Customer wanted a large walnut end grain cutting board. Here are some pics from the build.


----------



## Texasstate (Apr 2, 2020)

Had this ex counter top that would work maybe ..... cut in half to accept my planer

Reactions: Like 1 | Way Cool 1


----------



## Texasstate (Apr 2, 2020)

Ended up cutting the pieces to position them different for end result

Reactions: Like 2 | Way Cool 1


----------



## Texasstate (Apr 2, 2020)

Both panels glued and planed flat

Reactions: Like 1 | Way Cool 1


----------



## Texasstate (Apr 2, 2020)

Cross cut to 2.5 in. Flipped up so endgrain showing and also flipped every other piece around.

Reactions: Like 1 | Way Cool 1


----------



## Texasstate (Apr 2, 2020)

Router planed flat on both sides

Reactions: Like 2


----------



## Texasstate (Apr 2, 2020)

Sanded to 80 grit

Reactions: Like 1 | EyeCandy! 1 | Way Cool 3


----------



## Texasstate (Apr 2, 2020)

Routed corners and top edge with a round over bit. 

Also made a smaller matching end grain board out of the scraps (only 1 in) I’m throwing in for the customer. 

a lot more sanding to go but I’m so happy with the results so far.

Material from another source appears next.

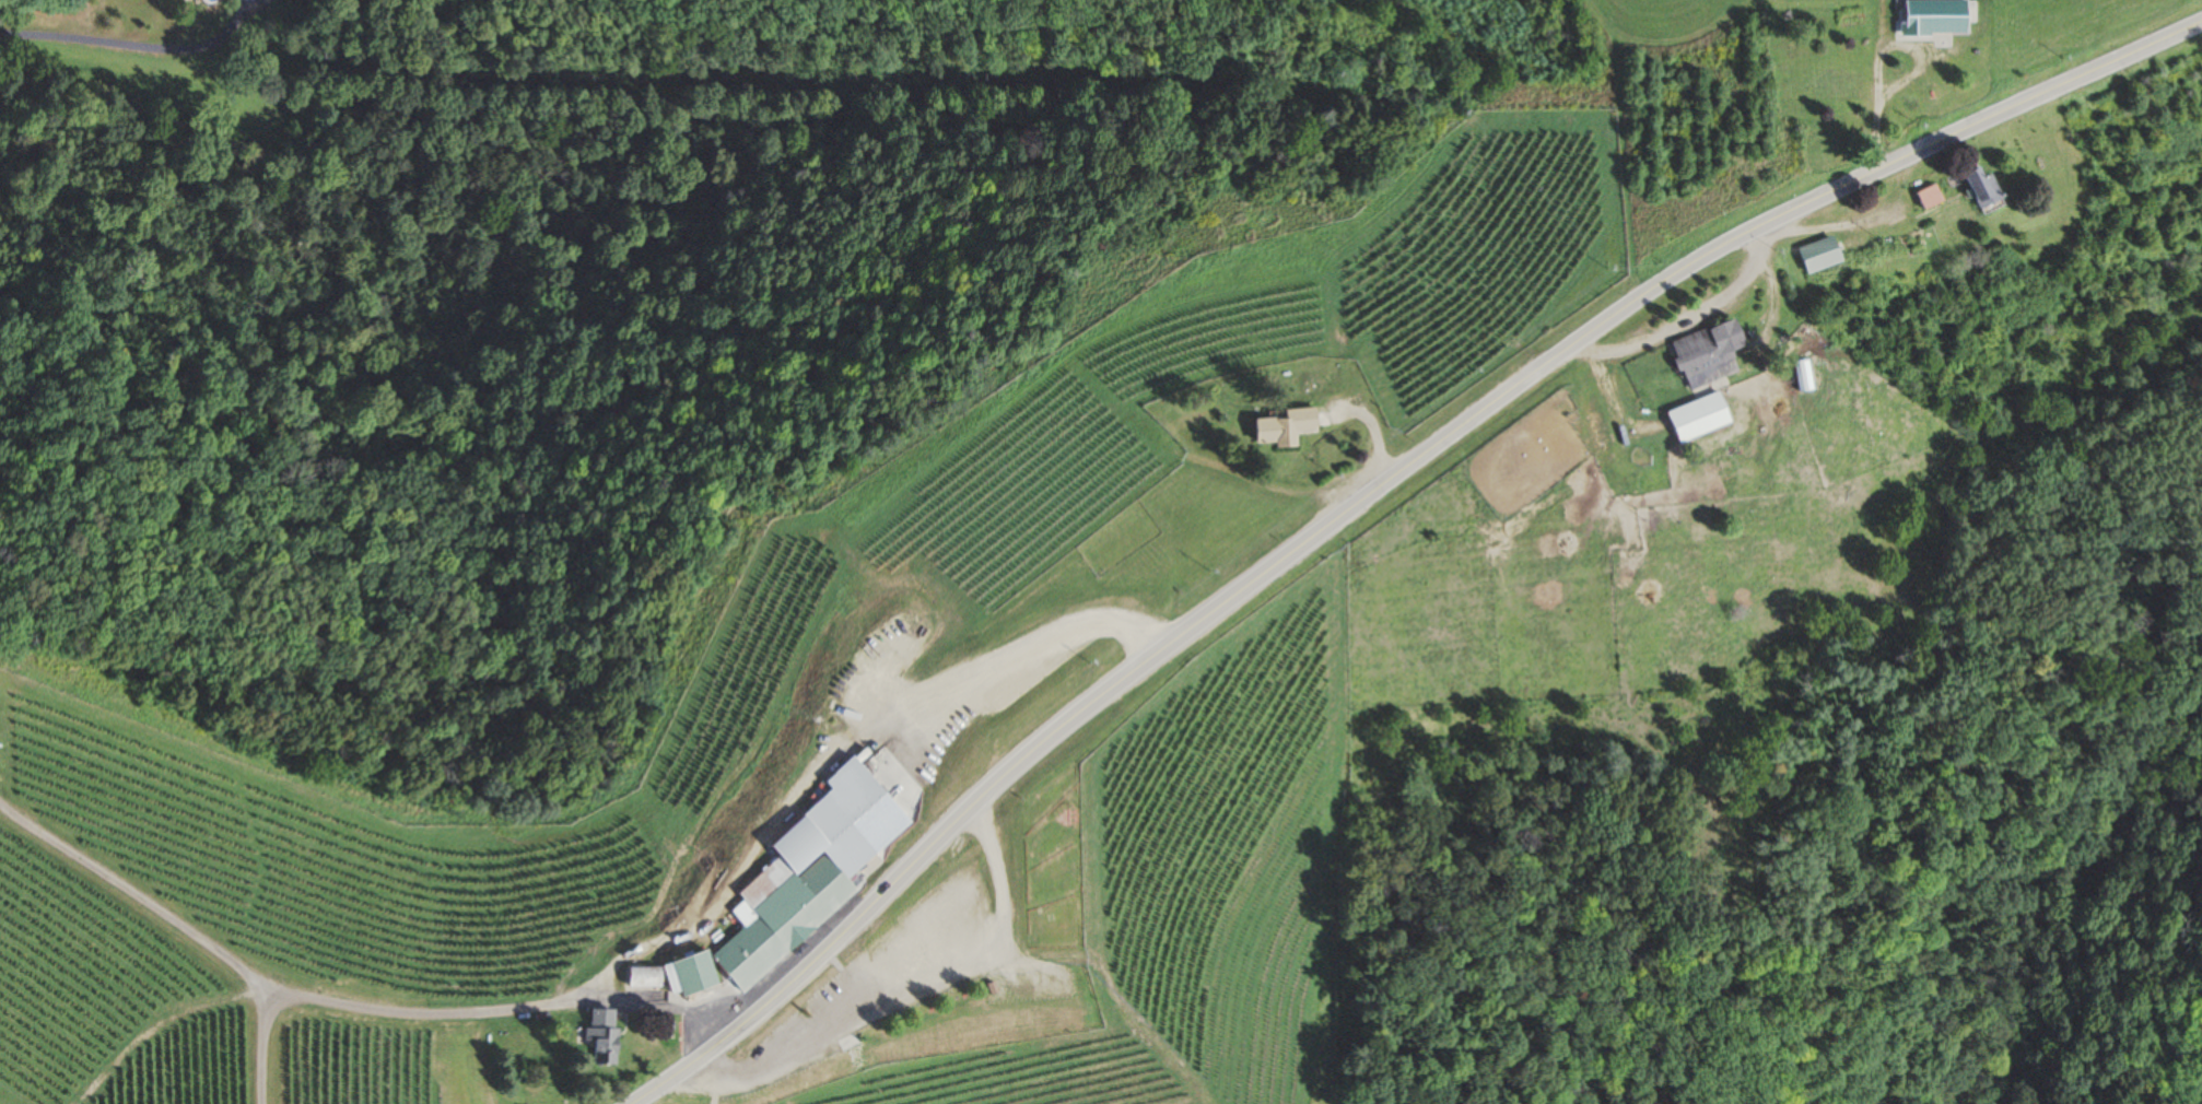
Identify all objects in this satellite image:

Reactions: Like 3 | Thank You! 1 | EyeCandy! 4 | Way Cool 4


----------



## Nature Man (Apr 2, 2020)

Thanks for sharing the process! I really want to make a few of these. Chuck

Reactions: Thank You! 1


----------



## woodtickgreg (Apr 2, 2020)

Beautiful work. I love the fact that you repurposed the wood!

Reactions: Thank You! 1


----------



## ironman123 (Apr 2, 2020)

The beauty is in the board for all to see. Great job Justin.

Reactions: Thank You! 1


----------